It’s a sad fact: most blog posts are just not worth reading. Yet with just a tiny bit more effort they might have been amazingly useful. Here are eight ways to transform your posts from ‘me too’ to ‘must read’.
1. Actually do some research
Inexperienced bloggers also tend to have an incomprehensible arrogance: that they can write a great post without doing any research or referencing any of the authoritative sources on the Web. Great bloggers – like Seth Godin and Chris Brogan – have earned the right not to do research because they are the authority on their subjects. Until you’ve reached that status, your role as blogger is closer to curator than creator.
Copyblogger – another great blogger – doesn’t list ‘lack of research’ among his 7 Habits of Highly Ineffective Bloggers, but it’s still worth a read.
2. Make your intro as great as your title
Just as most people will only watch the first 30 seconds of a YouTube video, most people will only read the start of your blog post. Creating a great title is a must – but nearly as important is your opening line. What value are you going to give your readers? How can you encourage them to read further? You might want to pose a tricky question, share a surprising statistic, or make a simple, jarring statement about blogs being rubbish.

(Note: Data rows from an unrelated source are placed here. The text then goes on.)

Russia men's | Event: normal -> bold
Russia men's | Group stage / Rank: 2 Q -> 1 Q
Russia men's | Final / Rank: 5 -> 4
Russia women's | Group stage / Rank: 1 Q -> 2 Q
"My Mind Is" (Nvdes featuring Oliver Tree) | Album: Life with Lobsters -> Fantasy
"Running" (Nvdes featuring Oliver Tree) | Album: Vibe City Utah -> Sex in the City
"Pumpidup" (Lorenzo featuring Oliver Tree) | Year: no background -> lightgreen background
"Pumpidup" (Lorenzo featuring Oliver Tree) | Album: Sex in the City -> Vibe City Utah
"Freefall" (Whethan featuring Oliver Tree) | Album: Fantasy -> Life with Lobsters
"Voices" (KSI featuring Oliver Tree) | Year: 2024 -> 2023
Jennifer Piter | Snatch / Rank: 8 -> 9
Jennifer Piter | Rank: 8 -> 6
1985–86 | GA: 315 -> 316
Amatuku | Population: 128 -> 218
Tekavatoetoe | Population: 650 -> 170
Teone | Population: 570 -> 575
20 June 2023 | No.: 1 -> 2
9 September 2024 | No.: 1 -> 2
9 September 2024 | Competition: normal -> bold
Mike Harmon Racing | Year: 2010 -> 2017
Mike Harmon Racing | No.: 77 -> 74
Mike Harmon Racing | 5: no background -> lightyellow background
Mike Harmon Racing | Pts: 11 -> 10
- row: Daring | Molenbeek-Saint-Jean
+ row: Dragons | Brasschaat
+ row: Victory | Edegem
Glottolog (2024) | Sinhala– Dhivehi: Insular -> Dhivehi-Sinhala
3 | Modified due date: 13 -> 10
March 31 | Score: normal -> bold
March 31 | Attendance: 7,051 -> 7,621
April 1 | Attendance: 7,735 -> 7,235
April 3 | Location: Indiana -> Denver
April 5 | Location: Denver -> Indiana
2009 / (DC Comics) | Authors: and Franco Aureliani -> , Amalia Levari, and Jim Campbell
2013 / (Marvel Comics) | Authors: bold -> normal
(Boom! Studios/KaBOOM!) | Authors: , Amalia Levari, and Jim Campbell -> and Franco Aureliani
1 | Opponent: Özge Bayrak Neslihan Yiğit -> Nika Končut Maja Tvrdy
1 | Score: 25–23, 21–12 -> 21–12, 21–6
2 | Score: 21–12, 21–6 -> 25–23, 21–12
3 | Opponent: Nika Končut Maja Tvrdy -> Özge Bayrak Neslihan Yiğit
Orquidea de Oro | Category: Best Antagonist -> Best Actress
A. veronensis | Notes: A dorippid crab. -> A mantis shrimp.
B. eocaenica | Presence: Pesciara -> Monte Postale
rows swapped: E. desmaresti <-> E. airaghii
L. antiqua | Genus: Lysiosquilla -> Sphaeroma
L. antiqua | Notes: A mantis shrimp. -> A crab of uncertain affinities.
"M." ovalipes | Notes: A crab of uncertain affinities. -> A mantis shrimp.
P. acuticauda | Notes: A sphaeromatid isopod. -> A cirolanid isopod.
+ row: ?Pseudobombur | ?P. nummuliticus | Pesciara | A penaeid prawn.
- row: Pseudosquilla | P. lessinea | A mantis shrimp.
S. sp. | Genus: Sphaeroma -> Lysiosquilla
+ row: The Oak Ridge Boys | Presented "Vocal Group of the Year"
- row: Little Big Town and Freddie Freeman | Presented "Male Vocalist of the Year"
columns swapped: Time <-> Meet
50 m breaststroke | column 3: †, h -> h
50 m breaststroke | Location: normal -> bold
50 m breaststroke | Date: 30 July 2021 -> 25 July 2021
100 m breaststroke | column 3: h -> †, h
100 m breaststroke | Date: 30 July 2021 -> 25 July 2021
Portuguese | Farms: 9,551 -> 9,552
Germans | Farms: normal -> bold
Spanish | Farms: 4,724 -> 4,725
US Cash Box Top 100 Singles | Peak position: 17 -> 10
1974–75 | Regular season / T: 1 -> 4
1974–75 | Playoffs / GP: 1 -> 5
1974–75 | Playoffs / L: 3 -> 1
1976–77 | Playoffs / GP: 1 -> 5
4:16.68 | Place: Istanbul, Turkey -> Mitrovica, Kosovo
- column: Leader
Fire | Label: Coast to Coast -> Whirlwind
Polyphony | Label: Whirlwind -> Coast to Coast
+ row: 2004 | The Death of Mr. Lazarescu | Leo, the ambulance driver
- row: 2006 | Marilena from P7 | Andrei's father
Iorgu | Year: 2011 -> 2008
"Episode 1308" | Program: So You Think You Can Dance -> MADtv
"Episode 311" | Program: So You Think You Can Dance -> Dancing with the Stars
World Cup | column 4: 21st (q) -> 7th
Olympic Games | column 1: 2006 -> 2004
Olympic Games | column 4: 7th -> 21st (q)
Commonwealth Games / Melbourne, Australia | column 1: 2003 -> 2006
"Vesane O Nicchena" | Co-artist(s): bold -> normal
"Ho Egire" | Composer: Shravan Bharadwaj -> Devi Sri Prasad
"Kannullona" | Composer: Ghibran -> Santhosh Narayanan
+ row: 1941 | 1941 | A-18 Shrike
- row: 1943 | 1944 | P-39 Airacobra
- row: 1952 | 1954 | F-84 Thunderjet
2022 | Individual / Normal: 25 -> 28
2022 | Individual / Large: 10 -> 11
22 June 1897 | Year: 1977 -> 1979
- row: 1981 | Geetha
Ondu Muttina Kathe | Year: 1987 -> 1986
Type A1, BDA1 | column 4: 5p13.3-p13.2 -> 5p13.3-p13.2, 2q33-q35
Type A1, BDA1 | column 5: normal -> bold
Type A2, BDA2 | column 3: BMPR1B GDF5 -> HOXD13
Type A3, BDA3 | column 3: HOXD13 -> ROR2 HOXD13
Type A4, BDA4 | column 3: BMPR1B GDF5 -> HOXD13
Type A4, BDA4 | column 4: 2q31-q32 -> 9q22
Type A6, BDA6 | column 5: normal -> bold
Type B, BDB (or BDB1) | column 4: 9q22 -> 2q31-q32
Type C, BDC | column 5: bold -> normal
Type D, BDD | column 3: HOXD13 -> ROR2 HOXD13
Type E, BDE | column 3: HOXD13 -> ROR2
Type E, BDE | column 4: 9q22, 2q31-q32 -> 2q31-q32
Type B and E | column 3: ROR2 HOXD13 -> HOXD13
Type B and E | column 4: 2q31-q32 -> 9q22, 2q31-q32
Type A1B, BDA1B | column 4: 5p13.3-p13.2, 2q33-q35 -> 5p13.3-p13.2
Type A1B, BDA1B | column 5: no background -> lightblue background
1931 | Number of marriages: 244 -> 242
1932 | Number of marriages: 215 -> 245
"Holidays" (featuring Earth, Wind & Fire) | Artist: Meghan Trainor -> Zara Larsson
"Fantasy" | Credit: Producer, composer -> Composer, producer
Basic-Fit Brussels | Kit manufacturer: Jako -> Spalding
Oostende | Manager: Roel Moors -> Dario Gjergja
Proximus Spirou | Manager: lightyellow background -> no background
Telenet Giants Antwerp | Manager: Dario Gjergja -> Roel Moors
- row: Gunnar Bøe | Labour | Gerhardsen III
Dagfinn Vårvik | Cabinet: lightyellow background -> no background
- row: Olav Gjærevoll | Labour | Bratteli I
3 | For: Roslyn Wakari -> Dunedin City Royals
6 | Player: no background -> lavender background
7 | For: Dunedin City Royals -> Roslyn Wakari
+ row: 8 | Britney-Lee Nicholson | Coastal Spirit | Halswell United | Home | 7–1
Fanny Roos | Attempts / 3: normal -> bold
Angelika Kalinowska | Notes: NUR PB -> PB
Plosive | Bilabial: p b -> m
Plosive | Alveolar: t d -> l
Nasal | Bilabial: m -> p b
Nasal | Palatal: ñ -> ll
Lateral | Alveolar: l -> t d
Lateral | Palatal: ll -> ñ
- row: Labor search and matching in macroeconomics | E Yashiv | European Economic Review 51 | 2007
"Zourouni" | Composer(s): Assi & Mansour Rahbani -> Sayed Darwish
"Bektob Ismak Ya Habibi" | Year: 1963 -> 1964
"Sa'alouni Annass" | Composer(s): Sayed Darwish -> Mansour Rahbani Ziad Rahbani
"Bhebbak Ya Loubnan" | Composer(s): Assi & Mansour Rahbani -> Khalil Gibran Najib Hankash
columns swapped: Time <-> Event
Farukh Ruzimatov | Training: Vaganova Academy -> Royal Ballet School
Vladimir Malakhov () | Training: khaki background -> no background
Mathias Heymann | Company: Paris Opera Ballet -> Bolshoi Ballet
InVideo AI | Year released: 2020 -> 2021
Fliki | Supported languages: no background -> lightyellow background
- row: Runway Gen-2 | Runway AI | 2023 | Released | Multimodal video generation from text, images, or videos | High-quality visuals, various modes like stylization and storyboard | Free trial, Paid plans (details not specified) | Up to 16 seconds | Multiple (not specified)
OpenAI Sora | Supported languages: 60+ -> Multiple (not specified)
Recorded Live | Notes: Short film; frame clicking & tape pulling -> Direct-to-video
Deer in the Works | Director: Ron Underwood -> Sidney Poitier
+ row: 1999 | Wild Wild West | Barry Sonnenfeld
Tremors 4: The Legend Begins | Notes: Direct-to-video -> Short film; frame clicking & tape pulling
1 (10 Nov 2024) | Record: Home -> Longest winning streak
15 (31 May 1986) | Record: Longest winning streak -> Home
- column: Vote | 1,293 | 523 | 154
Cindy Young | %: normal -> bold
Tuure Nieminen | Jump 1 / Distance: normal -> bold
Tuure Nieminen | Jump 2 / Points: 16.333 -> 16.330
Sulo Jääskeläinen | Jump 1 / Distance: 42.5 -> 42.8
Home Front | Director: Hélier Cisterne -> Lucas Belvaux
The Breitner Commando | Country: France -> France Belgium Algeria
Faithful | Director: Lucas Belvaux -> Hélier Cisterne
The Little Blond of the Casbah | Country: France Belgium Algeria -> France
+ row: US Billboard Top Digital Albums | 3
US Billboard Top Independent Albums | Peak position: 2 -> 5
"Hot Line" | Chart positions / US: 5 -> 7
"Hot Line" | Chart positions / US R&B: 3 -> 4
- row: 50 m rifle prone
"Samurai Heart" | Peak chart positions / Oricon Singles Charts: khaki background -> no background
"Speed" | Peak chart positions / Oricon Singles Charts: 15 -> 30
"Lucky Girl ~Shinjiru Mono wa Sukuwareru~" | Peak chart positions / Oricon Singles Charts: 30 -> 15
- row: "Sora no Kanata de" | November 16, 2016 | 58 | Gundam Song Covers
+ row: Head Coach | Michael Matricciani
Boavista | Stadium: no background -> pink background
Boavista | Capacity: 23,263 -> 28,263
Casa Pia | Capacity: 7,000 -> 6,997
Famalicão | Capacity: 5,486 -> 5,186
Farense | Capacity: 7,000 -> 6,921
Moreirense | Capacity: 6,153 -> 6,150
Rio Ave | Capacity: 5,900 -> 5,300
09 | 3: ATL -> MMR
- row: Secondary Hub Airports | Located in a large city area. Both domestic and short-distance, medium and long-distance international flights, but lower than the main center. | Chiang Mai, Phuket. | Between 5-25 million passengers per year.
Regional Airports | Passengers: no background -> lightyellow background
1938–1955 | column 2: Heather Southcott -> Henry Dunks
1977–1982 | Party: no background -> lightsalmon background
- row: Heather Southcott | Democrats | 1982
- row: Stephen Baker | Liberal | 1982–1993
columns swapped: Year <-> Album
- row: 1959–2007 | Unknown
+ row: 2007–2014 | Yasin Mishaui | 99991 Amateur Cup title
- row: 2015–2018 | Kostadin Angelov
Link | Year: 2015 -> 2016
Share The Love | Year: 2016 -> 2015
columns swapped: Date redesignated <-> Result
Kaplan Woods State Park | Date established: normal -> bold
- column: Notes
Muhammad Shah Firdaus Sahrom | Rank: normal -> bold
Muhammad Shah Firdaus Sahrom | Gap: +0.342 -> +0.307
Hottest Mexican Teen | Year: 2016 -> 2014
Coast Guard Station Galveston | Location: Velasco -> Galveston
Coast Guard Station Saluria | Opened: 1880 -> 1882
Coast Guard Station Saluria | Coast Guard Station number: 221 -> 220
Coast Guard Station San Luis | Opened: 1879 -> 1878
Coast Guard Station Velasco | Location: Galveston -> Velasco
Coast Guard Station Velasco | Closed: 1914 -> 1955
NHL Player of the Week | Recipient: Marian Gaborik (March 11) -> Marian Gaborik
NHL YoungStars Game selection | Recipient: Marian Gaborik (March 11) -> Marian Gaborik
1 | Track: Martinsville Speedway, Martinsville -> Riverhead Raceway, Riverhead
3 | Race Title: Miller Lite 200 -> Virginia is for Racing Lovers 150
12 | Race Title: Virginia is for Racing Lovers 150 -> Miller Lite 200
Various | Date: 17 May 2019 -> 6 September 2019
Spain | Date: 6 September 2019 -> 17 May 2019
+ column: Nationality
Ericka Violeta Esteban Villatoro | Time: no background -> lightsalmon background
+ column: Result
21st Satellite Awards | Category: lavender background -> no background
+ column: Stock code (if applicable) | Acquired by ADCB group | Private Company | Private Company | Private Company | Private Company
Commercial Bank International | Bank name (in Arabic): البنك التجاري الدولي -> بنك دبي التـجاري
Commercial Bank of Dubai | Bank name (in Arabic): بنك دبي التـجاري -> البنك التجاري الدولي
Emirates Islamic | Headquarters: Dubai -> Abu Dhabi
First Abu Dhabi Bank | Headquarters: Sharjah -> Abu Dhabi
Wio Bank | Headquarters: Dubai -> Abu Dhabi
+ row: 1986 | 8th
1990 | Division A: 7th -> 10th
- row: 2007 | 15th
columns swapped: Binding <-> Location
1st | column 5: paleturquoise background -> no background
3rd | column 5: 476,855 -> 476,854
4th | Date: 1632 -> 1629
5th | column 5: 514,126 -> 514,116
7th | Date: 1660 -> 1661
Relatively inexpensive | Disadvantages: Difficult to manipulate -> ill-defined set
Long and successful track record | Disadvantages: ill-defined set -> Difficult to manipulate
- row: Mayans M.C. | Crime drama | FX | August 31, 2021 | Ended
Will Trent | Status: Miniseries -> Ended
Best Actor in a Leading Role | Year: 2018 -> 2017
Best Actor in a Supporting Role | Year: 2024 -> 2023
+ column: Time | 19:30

3. Maximise your insight-to-word ratio
You can spot a crap blog post really easily. If you’ve had to read 50 words for no discernible benefit in terms of insight – stop reading. As a blogger you don’t want to fall into the trap of just listing pointless statistics, but a few choice stats alongside your key points can add real value. Cutting out waffle and optimising sentences to make them punchier also improves your insight-to-word ratio.
4. Don’t preach
Much like not doing research, if you’re going to preach – you’d better be pretty damn authoritative. In my experience ALL new bloggers have an urge to preach. I’m forever re-wording blog posts by new starters at OST to add humility and kick away their soap-box. All blog posts should have a bio showing, so until your bio says ‘global authority’, it’s best to suggest and point out, rather than dictate.
5. Optimise your images
If your post includes a great, relevant image that is optimised (yes – I’m talking about SEO), you can attract readers who are searching for content on Google Images and help to keep your readers engaged. The tide is going out on illegal use of images, so I’d also suggest you familiarise yourself with the legalities around using online images.
6. Credit your references
A lot of new bloggers aren’t familiar with terms like the blogosphere and trackbacks, but a successful blog is a connected blog. Adding trackbacks to your posts will help attract traffic and give a friendly nod to the bloggers you’re referencing.
7. Categorise it carefully
Some of the highest ranking web-pages on this site are category pages – like this one for Facebook marketing. By ensuring you have categories set up for your main 10-20 keywords, you can add SEO value to those pages and help ensure people can find your posts.
8. Go for quantity and quality
Short posts are OK, but longer posts do much better. I recently read this excellent analysis of why this is – but it’s also been borne out in my experience. Obviously the quality of your content, style, frequency of blogging and authority all have a bearing on reader numbers too, but length matters.